On the plus side, making a fool out of yourself is a good way to stay grounded.

In SLC there's this pizza place close to my work that's a little bit of a dive. The tables are usually dirty, the staff are covered with tattoos, and the pizza is delicious in that way only cheap by-the-slice pizza tends to be. Since it's near my work and, more importantly, open really late on the weekends, I tend to eat there a couple times a week. Usually on Fridays and Saturdays after the bar closes. Over the last few weeks I've developed a total crush on one of the boys and on Saturday I decided to write him a note. Yes a note.

Because I have no good sense.

Anyways, even though it included such gems as "pizza rocks" and "your cuteness kills me," I'm kind of glad I did it. People take everything so seriously and it's good to be silly. To be honest and upfront about your feelings. Sometimes, maybe even most of the time, it won't work out the way you hoped. But when it does, man it's fucking awesome.

You got to make your own luck.

Maybe I'm writing this post to convince myself not to freak out, but a little terror can be a good thing. So the next time you aren't sure what to do, give it a shot. Who knows? You might feel like a total ass and spend the next few days laughing over it with your friends. Or maybe you'll get lucky and something magical will happen. Either way, action is always more satisfying than non-action in my book.

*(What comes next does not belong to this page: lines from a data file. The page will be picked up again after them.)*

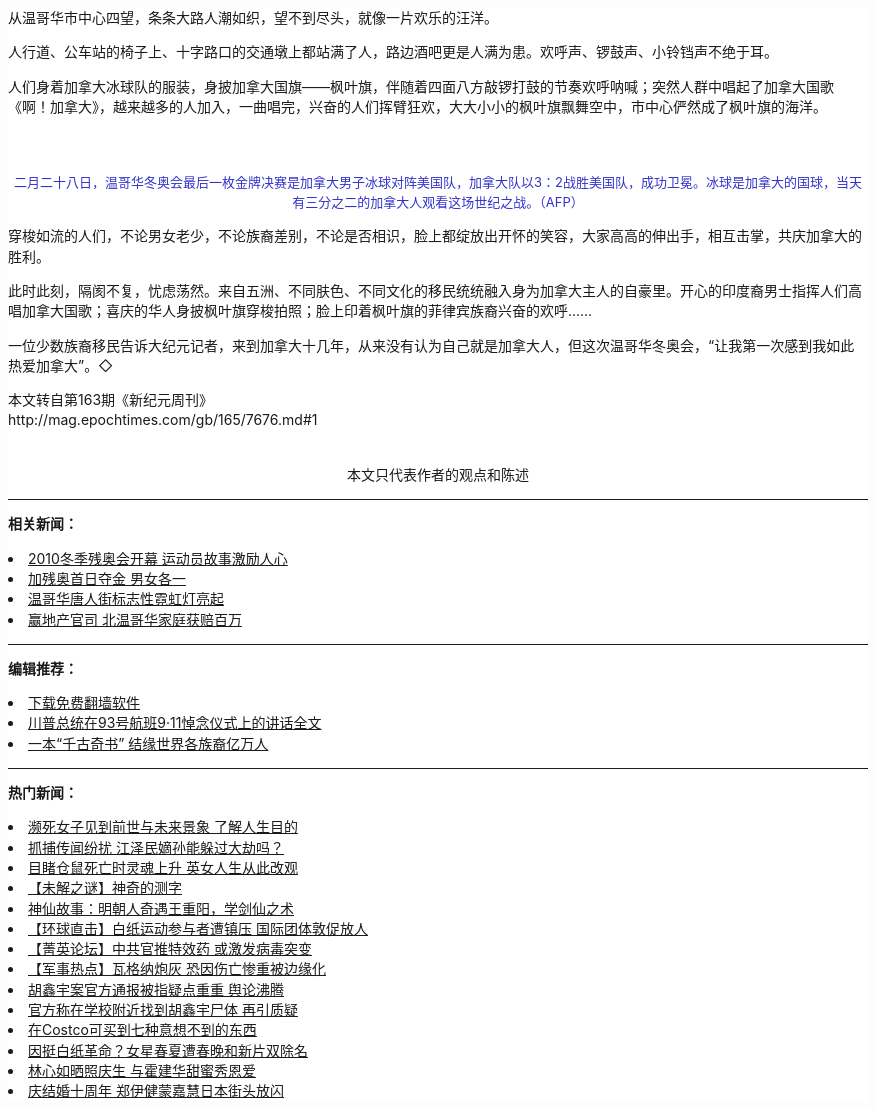 <p>从温哥华市中心四望，条条大路人潮如织，望不到尽头，就像一片欢乐的汪洋。 </p>
<p>人行道、公车站的椅子上、十字路口的交通墩上都站满了人，路边酒吧更是人满为患。欢呼声、锣鼓声、小铃铛声不绝于耳。 </p>
<p>人们身着加拿大冰球队的服装，身披加拿大国旗——枫叶旗，伴随着四面八方敲锣打鼓的节奏欢呼呐喊；突然人群中唱起了加拿大国歌《啊！加拿大》，越来越多的人加入，一曲唱完，兴奋的人们挥臂狂欢，大大小小的枫叶旗飘舞空中，市中心俨然成了枫叶旗的海洋。 </p>
<p align="center"> <br /><font size="2" color="#3333CC"><br />二月二十八日，温哥华冬奥会最后一枚金牌决赛是加拿大男子冰球对阵美国队，加拿大队以3：2战胜美国队，成功卫冕。冰球是加拿大的国球，当天有三分之二的加拿大人观看这场世纪之战。（AFP）</font></p>
<p>穿梭如流的人们，不论男女老少，不论族裔差别，不论是否相识，脸上都绽放出开怀的笑容，大家高高的伸出手，相互击掌，共庆加拿大的胜利。 </p>
<p>此时此刻，隔阂不复，忧虑荡然。来自五洲、不同肤色、不同文化的移民统统融入身为加拿大主人的自豪里。开心的印度裔男士指挥人们高唱加拿大国歌；喜庆的华人身披枫叶旗穿梭拍照；脸上印着枫叶旗的菲律宾族裔兴奋的欢呼……</p>
<p>一位少数族裔移民告诉大纪元记者，来到加拿大十几年，从来没有认为自己就是加拿大人，但这次温哥华冬奥会，“让我第一次感到我如此热爱加拿大”。◇</p>
<p>本文转自第163期《新纪元周刊》<br /><ahref=" http://mag.epochtimes.com/gb/165/7676.md#1 "target="_blank"> http://mag.epochtimes.com/gb/165/7676.md#1 </a><br /> <font color=#ffffff>(http://www.dajiyuan.com)</font><br /><center><font class=GY13>本文只代表作者的观点和陈述</font></center></p>
	
<hr>


<strong>相关新闻：</strong>
<li><a href="https://github.com/19920513/djy/blob/master/gb/10/3/13/n2844291.md#1">2010冬季残奥会开幕 运动员故事激励人心</a></li>
<li><a href="https://github.com/19920513/djy/blob/master/gb/10/3/16/n2847097.md#1">加残奥首日夺金 男女各一</a></li>
<li><a href="https://github.com/19920513/djy/blob/master/gb/10/3/17/n2847470.md#1">温哥华唐人街标志性霓虹灯亮起</a></li>
<li><a href="https://github.com/19920513/djy/blob/master/gb/10/3/17/n2847471.md#1">赢地产官司 北温哥华家庭获赔百万</a></li>
<hr>


<strong>编辑推荐：</strong>
<li><a href="https://github.com/19920513/www/blob/master/README.md?dfh#1" target="_blank">下载免费翻墙软件</a></li><li><a href="https://github.com/tsiac2612/djy/blob/master/gb/18/9/14/n10714814.md#1" target="_blank">川普总统在93号航班9·11悼念仪式上的讲话全文</a></li><li><a href="https://github.com/tsiac2612/djy/blob/master/gb/20/1/6/n11772347.md#1" target="_blank">一本“千古奇书” 结缘世界各族裔亿万人</a></li>
<hr>

<strong>热门新闻：</strong>
<li><a href="https://github.com/19920513/djy/blob/master/gb/23/1/24/n13914722.md#1">濒死女子见到前世与未来景象 了解人生目的</a></li>
<li><a href="https://github.com/19920513/djy/blob/master/gb/23/1/28/n13917279.md#1">抓捕传闻纷扰 江泽民嫡孙能躲过大劫吗？</a></li>
<li><a href="https://github.com/19920513/djy/blob/master/gb/23/1/27/n13916753.md#1">目睹仓鼠死亡时灵魂上升 英女人生从此改观</a></li>
<li><a href="https://github.com/19920513/djy/blob/master/gb/23/1/28/n13916973.md#1">【未解之谜】神奇的测字</a></li>
<li><a href="https://github.com/19920513/djy/blob/master/gb/23/1/10/n13903795.md#1">神仙故事：明朝人奇遇王重阳，学剑仙之术</a></li>
<li><a href="https://github.com/19920513/djy/blob/master/gb/23/1/30/n13918979.md#1">【环球直击】白纸运动参与者遭镇压 国际团体敦促放人</a></li>
<li><a href="https://github.com/19920513/djy/blob/master/gb/23/1/30/n13918982.md#1">【菁英论坛】中共官推特效药 或激发病毒突变</a></li>
<li><a href="https://github.com/19920513/djy/blob/master/gb/23/1/30/n13918953.md#1">【军事热点】瓦格纳炮灰 恐因伤亡惨重被边缘化</a></li>
<li><a href="https://github.com/19920513/djy/blob/master/gb/23/1/29/n13917798.md#1">胡鑫宇案官方通报被指疑点重重 舆论沸腾</a></li>
<li><a href="https://github.com/19920513/djy/blob/master/gb/23/1/29/n13917542.md#1">官方称在学校附近找到胡鑫宇尸体 再引质疑</a></li>
<li><a href="https://github.com/19920513/djy/blob/master/gb/23/1/24/n13914456.md#1">在Costco可买到七种意想不到的东西</a></li>
<li><a href="https://github.com/19920513/djy/blob/master/gb/23/1/28/n13917383.md#1">因挺白纸革命？女星春夏遭春晚和新片双除名</a></li>
<li><a href="https://github.com/19920513/djy/blob/master/gb/23/1/29/n13918066.md#1">林心如晒照庆生 与霍建华甜蜜秀恩爱</a></li>
<li><a href="https://github.com/19920513/djy/blob/master/gb/23/1/28/n13917417.md#1">庆结婚十周年 郑伊健蒙嘉慧日本街头放闪</a></li>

And pizza really does rock.

Update: So it turns out my pizza boy has a girlfriend. He said he was flattered and "probably would have even called" but his girlfriend probably wouldn't appreciate it. I'd like to say I'm not bummed, but at least I went for it. Who knows? Maybe we can be friends.  

Tuesday, July 10, 2012

Asparagus, Pecorino and Red Onion Salad

I know it's been forever since I've posted, but I figured this recipe was the best way to jump start what will hopefully be my triumphant return to rambling on the internet at a bunch of strangers. This is one of those ridiculously simple recipes that has huge bang for the buck. I'm always on the lookout for new vegetable side dishes, and this one really caught my eye because I'd never considered eating asparagus raw. The vinegar in the recipe tenderizes the asparagus and leaves you with a crisp and tasty salad. My friends couldn't stop eating it and asked several times about the recipe. You can't beat that.

IMG_8872

I use a mandolin to get the asparagus thin and even. It's a little bit of a hassle, but I think it's worth it. I do same thing with the onion and it keeps you from biting into a chunk of onion. I did substitute Parmesan for the picorino and halved the amount of vinegar called for. Remember, you can always add more vinegar later (and the bunch of asparagus Burrell used was quite large). After that, all you do is add the olive oil to taste.

Would I make this again? Oh yes. It's simple and light and people can't seem to get enough of it.

Asparagus, Pecorino and Red Onion Salad

It is best to do this about an hour or so in advance to let the flavors "marry".

Ingredients:

1 bunch pencil asparagus, tough bottom stems removed
1 small red onion, finely diced
1 cup coarsely grated aged pecorino
1/2 cup red wine vinegar
Extra-virgin olive oil
Kosher salt

Directions:

1. Cut the asparagus, including the tips into very thin slices, crosswise and place in a medium bowl. Add the red onion and pecorino and toss to combine.

2. Dress with the vinegar, olive oil and salt and toss again. This salad should be fairly heavily dressed. The vinegar will sort of "cook" or tenderize the asparagus.